*Task objective*: Reproduce the listing below word for word, from its first line up to and including the line containing "ctrl + shift + j".

*Supplied entries*:

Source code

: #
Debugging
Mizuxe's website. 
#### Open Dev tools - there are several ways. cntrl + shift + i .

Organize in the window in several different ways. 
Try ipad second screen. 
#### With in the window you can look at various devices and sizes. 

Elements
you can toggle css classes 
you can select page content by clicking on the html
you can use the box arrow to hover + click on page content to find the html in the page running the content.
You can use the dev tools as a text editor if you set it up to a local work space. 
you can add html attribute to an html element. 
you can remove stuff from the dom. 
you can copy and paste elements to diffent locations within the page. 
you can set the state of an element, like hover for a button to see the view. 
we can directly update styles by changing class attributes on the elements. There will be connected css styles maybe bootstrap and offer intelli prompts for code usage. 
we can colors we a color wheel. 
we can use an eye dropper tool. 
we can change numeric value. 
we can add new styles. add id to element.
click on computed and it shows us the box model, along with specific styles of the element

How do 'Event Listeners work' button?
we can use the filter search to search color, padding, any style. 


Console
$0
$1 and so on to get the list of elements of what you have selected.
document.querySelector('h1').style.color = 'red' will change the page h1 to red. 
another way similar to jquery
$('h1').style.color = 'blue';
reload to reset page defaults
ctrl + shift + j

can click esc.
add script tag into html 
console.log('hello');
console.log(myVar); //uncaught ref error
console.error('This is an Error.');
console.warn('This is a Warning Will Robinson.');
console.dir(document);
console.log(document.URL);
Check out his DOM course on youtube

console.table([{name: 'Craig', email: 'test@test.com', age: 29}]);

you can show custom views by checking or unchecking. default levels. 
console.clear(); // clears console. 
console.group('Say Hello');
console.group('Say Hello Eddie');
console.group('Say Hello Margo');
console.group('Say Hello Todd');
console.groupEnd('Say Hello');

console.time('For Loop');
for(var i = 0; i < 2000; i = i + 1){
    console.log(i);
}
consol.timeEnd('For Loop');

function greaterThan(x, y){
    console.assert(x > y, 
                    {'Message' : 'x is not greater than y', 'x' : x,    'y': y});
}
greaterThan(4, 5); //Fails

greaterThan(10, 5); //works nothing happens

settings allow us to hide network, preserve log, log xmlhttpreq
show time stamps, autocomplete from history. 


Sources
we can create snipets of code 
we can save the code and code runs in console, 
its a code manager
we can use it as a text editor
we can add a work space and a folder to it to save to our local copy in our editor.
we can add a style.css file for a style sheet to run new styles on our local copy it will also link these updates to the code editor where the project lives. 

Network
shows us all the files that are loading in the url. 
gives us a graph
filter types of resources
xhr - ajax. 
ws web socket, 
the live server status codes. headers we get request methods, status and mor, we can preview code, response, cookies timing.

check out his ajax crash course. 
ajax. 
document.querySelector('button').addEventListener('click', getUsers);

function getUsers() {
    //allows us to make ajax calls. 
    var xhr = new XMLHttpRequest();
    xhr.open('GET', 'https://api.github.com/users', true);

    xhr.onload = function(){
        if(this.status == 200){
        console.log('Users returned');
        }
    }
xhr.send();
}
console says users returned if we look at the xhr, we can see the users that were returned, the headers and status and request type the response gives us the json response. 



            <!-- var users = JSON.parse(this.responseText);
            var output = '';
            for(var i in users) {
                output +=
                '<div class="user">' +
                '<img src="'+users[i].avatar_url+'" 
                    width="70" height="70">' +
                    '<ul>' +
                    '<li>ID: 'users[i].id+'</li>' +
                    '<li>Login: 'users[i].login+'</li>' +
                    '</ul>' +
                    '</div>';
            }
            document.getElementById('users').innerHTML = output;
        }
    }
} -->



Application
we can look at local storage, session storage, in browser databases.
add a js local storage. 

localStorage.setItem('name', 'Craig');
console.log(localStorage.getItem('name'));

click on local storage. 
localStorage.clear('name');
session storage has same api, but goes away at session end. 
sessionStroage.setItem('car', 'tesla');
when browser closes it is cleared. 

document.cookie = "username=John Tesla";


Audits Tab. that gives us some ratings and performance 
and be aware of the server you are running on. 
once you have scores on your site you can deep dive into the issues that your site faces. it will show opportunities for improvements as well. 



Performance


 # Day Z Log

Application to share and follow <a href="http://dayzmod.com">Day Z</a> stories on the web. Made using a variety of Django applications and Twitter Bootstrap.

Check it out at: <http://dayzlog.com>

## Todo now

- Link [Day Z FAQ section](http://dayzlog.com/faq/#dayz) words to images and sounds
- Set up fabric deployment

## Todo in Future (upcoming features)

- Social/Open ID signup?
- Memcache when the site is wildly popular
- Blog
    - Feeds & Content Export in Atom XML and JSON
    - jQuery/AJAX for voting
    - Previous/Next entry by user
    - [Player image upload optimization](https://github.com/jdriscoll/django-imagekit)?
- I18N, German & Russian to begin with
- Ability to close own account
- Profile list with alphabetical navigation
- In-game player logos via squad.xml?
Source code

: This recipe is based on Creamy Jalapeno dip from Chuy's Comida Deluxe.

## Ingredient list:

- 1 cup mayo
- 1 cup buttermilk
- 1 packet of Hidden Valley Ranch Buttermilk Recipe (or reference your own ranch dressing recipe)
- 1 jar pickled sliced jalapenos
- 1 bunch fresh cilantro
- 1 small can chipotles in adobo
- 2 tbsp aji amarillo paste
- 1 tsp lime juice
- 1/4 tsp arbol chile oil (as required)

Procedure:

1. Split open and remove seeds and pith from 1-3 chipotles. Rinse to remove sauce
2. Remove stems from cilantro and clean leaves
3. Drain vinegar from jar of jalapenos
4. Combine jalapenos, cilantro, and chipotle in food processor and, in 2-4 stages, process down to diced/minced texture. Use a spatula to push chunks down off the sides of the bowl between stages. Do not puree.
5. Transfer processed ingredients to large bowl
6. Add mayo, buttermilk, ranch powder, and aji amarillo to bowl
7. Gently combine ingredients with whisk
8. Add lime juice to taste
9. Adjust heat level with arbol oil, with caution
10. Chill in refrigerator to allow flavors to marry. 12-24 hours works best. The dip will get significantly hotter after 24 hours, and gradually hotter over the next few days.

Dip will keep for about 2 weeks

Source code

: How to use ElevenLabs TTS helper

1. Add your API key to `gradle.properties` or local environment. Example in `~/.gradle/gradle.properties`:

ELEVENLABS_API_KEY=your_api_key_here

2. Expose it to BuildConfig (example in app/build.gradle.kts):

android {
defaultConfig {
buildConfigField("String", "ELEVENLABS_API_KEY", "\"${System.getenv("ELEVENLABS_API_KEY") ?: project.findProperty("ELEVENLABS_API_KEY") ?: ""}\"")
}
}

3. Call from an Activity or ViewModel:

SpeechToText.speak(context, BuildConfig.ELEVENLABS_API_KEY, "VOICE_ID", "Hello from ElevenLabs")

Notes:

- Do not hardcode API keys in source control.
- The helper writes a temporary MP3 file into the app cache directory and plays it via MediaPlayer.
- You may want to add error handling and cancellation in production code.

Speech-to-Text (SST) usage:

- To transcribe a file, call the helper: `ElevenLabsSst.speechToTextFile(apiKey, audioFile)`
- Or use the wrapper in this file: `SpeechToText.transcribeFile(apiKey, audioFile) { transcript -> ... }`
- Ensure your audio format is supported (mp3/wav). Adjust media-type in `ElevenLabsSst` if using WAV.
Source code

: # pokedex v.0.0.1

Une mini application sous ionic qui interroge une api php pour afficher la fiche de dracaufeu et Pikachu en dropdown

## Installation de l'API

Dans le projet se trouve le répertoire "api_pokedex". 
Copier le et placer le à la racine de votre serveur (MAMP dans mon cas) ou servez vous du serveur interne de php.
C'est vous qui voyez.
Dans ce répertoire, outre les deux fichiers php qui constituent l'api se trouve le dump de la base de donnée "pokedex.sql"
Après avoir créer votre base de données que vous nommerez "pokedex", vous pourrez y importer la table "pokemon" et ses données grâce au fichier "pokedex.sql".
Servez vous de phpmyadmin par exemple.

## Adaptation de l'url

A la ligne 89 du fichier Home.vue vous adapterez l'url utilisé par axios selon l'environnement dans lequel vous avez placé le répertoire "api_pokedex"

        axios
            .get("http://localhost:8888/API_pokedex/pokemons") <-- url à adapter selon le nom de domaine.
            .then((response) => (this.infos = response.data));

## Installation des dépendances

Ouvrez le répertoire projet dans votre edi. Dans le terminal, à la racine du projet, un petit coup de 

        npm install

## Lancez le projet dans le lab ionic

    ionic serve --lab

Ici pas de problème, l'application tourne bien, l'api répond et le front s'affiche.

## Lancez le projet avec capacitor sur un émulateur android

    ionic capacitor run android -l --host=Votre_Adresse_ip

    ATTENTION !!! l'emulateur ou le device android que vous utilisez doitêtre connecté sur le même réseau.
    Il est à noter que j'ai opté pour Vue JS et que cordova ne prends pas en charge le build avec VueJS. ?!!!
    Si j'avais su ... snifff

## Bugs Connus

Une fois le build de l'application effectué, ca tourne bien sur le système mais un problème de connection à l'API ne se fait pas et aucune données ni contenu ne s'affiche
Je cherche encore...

*The answer*:
Source code

: #
Debugging
Mizuxe's website. 
#### Open Dev tools - there are several ways. cntrl + shift + i .

Organize in the window in several different ways. 
Try ipad second screen. 
#### With in the window you can look at various devices and sizes. 

Elements
you can toggle css classes 
you can select page content by clicking on the html
you can use the box arrow to hover + click on page content to find the html in the page running the content.
You can use the dev tools as a text editor if you set it up to a local work space. 
you can add html attribute to an html element. 
you can remove stuff from the dom. 
you can copy and paste elements to diffent locations within the page. 
you can set the state of an element, like hover for a button to see the view. 
we can directly update styles by changing class attributes on the elements. There will be connected css styles maybe bootstrap and offer intelli prompts for code usage. 
we can colors we a color wheel. 
we can use an eye dropper tool. 
we can change numeric value. 
we can add new styles. add id to element.
click on computed and it shows us the box model, along with specific styles of the element

How do 'Event Listeners work' button?
we can use the filter search to search color, padding, any style. 


Console
$0
$1 and so on to get the list of elements of what you have selected.
document.querySelector('h1').style.color = 'red' will change the page h1 to red. 
another way similar to jquery
$('h1').style.color = 'blue';
reload to reset page defaults
ctrl + shift + j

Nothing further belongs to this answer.